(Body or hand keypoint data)

------------------------------------------------------------------------

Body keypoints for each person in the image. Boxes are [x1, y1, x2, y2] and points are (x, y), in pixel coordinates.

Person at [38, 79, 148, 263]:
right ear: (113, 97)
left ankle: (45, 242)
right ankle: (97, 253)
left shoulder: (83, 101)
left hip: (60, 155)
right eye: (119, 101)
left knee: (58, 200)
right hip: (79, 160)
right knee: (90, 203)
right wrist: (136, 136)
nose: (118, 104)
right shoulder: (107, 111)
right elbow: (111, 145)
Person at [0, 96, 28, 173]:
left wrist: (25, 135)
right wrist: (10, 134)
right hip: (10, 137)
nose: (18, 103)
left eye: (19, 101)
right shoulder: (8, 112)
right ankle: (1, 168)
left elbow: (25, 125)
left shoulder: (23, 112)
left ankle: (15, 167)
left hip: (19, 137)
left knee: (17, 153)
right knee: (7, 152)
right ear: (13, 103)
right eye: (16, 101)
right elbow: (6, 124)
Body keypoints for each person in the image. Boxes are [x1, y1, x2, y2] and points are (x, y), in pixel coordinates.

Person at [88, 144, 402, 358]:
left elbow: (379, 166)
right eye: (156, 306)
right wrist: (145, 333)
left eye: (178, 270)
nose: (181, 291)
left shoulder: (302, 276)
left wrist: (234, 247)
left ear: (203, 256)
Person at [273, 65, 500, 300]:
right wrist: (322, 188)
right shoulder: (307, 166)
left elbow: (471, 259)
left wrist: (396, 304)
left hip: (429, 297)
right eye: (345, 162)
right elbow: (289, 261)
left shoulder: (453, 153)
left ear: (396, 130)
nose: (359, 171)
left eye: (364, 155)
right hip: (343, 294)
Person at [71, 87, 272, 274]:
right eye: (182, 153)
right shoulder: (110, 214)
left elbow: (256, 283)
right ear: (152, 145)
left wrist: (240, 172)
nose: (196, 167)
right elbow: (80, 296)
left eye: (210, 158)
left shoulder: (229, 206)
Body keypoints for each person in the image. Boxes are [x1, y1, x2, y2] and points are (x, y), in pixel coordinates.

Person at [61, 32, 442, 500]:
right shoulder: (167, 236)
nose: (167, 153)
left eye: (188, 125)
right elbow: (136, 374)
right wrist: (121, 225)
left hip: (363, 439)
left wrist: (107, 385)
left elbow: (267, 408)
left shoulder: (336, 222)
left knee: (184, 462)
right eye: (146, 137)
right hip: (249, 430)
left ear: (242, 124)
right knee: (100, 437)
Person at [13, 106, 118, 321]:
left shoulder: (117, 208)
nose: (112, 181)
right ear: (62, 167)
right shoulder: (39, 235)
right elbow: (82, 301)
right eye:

------------------------------------------------------------------------

Reply with the complete records, restated exactly.

[Finished exercise]
Body keypoints for each person in the image. Boxes are [x1, y1, x2, y2] and points are (x, y), in pixel coordinates.

Person at [38, 79, 148, 263]:
right ear: (113, 97)
left ankle: (45, 242)
right ankle: (97, 253)
left shoulder: (83, 101)
left hip: (60, 155)
right eye: (119, 101)
left knee: (58, 200)
right hip: (79, 160)
right knee: (90, 203)
right wrist: (136, 136)
nose: (118, 104)
right shoulder: (107, 111)
right elbow: (111, 145)
Person at [0, 96, 28, 173]:
left wrist: (25, 135)
right wrist: (10, 134)
right hip: (10, 137)
nose: (18, 103)
left eye: (19, 101)
right shoulder: (8, 112)
right ankle: (1, 168)
left elbow: (25, 125)
left shoulder: (23, 112)
left ankle: (15, 167)
left hip: (19, 137)
left knee: (17, 153)
right knee: (7, 152)
right ear: (13, 103)
right eye: (16, 101)
right elbow: (6, 124)
Body keypoints for each person in the image. Boxes are [x1, y1, x2, y2] and points are (x, y), in pixel coordinates.

Person at [88, 144, 402, 358]:
left elbow: (379, 166)
right eye: (156, 306)
right wrist: (145, 333)
left eye: (178, 270)
nose: (181, 291)
left shoulder: (302, 276)
left wrist: (234, 247)
left ear: (203, 256)
Person at [273, 65, 500, 300]:
right wrist: (322, 188)
right shoulder: (307, 166)
left elbow: (471, 259)
left wrist: (396, 304)
left hip: (429, 297)
right eye: (345, 162)
right elbow: (289, 261)
left shoulder: (453, 153)
left ear: (396, 130)
nose: (359, 171)
left eye: (364, 155)
right hip: (343, 294)
Person at [71, 87, 272, 274]:
right eye: (182, 153)
right shoulder: (110, 214)
left elbow: (256, 283)
right ear: (152, 145)
left wrist: (240, 172)
nose: (196, 167)
right elbow: (80, 296)
left eye: (210, 158)
left shoulder: (229, 206)
Body keypoints for each person in the image. Boxes are [x1, y1, x2, y2] and points are (x, y), in pixel coordinates.

Person at [61, 32, 442, 500]:
right shoulder: (167, 236)
nose: (167, 153)
left eye: (188, 125)
right elbow: (136, 374)
right wrist: (121, 225)
left hip: (363, 439)
left wrist: (107, 385)
left elbow: (267, 408)
left shoulder: (336, 222)
left knee: (184, 462)
right eye: (146, 137)
right hip: (249, 430)
left ear: (242, 124)
right knee: (100, 437)
Person at [13, 106, 118, 321]:
left shoulder: (117, 208)
nose: (112, 181)
right ear: (62, 167)
right shoulder: (39, 235)
right elbow: (82, 301)
right eye:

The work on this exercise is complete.